Prompt: The answer should be a number alone: the count of lines in the listing below that include "openjdk".

Exercise data:
============

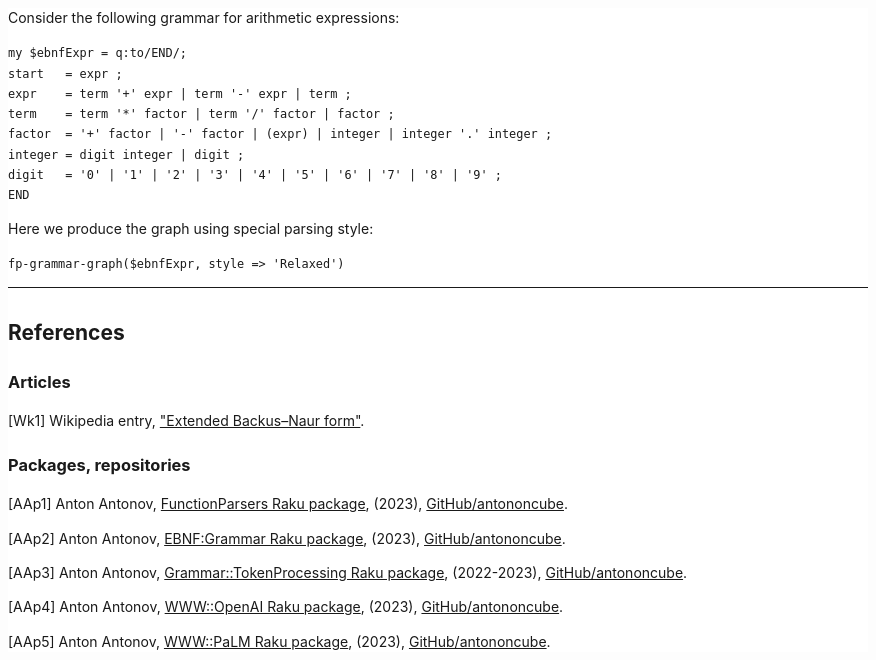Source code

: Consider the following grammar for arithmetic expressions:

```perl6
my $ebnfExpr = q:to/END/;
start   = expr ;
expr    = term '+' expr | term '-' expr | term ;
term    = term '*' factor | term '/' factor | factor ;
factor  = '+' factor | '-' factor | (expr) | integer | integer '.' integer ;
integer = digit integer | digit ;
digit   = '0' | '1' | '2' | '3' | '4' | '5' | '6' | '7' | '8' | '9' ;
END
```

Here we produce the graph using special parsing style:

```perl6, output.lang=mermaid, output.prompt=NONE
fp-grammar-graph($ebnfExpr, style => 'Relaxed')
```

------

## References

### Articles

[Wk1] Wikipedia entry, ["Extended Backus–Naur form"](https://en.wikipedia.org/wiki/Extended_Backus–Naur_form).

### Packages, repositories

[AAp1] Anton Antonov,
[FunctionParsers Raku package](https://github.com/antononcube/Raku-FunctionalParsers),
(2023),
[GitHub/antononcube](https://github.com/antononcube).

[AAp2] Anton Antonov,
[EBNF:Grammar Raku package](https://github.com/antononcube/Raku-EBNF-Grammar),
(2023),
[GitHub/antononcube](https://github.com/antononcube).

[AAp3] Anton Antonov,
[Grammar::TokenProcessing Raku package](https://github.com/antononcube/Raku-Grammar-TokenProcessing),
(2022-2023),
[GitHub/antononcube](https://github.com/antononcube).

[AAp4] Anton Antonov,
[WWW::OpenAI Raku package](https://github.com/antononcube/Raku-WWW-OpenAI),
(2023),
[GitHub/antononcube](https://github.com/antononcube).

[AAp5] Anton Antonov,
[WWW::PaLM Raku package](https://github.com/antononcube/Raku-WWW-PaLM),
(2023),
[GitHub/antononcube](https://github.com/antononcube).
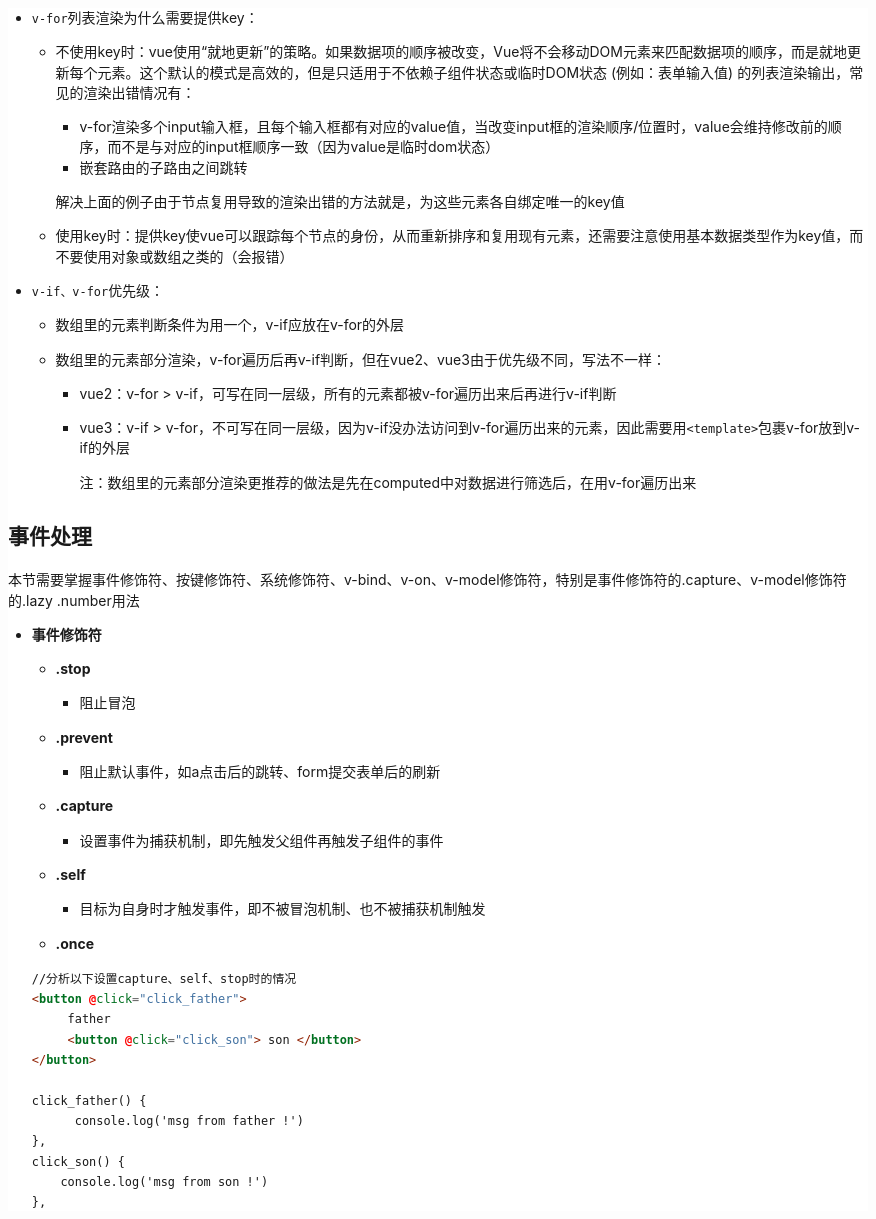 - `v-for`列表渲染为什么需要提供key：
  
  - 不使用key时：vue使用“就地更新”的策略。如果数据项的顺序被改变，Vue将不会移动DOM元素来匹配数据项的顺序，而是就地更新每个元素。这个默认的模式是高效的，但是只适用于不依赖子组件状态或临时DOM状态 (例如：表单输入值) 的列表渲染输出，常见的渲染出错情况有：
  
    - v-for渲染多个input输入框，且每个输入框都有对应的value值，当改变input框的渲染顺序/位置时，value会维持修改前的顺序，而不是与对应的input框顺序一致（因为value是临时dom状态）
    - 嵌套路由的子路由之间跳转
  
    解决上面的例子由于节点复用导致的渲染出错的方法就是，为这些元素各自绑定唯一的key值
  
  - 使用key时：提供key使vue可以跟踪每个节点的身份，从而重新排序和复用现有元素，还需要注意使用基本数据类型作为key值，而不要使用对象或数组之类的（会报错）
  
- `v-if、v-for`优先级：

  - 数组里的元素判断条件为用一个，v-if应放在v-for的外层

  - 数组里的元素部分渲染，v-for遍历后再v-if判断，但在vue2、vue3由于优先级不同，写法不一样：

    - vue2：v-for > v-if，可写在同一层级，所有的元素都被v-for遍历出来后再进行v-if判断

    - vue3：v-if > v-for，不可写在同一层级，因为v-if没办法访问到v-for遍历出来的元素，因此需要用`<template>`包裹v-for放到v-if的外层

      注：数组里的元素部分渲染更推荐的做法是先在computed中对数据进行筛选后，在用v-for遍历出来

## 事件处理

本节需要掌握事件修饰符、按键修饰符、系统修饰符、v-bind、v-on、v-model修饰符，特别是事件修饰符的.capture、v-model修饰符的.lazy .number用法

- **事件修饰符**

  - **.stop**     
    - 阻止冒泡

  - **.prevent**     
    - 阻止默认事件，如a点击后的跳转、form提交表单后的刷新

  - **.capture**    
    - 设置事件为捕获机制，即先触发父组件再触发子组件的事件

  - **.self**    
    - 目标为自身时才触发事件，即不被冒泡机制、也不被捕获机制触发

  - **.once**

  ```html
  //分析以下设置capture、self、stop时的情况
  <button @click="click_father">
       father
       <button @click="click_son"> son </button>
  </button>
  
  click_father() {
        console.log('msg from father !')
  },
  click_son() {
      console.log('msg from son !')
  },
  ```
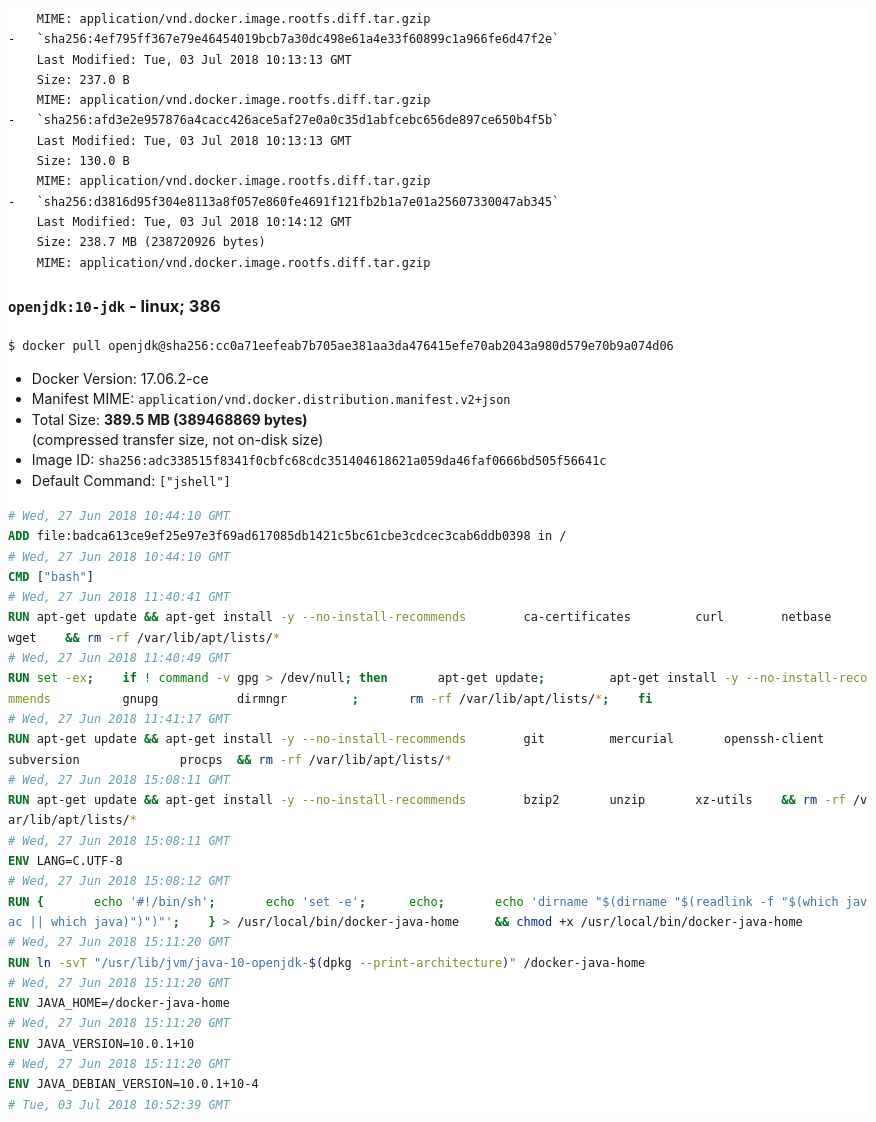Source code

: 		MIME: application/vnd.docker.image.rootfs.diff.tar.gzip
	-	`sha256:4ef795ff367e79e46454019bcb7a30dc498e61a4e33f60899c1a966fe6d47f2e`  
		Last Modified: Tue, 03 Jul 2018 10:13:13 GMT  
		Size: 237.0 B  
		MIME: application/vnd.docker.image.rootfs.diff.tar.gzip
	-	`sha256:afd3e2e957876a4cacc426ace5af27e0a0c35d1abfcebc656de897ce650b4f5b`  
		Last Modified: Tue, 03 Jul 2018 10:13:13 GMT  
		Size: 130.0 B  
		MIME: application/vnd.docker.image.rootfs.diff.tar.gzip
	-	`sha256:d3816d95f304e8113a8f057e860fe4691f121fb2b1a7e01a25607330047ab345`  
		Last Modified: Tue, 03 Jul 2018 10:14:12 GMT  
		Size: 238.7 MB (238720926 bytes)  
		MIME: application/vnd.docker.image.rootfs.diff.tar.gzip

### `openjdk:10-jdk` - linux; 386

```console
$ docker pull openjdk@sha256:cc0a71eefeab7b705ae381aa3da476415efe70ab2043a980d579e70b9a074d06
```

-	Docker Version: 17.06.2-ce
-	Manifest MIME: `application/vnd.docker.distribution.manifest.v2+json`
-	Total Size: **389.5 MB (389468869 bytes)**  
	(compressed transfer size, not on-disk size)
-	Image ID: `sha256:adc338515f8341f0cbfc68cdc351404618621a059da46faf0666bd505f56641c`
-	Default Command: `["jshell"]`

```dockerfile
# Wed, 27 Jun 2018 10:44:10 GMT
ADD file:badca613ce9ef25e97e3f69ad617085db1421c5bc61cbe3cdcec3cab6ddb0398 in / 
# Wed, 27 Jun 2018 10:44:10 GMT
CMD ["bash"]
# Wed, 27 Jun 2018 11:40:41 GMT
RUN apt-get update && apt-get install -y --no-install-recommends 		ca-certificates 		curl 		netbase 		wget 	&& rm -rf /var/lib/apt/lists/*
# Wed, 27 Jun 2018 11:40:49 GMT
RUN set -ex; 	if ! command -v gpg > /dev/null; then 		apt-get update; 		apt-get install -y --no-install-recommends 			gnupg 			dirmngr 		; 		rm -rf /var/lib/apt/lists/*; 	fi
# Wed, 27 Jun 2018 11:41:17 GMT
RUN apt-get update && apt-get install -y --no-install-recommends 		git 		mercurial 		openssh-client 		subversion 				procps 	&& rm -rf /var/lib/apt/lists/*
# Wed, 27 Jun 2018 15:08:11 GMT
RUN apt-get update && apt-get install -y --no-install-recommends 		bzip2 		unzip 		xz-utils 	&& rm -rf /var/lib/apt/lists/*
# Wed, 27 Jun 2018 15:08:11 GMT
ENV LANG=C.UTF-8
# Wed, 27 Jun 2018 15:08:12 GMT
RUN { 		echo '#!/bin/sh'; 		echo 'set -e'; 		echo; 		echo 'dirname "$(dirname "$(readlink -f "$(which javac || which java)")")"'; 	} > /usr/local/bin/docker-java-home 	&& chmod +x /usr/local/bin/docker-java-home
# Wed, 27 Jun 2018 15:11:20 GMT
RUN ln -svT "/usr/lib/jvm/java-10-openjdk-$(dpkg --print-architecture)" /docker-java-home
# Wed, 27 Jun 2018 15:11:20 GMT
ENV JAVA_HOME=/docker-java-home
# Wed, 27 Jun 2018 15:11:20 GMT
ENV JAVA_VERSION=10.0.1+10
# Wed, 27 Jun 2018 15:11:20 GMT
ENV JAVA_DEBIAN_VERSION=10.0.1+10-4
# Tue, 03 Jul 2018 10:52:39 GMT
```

============

Answer box: 3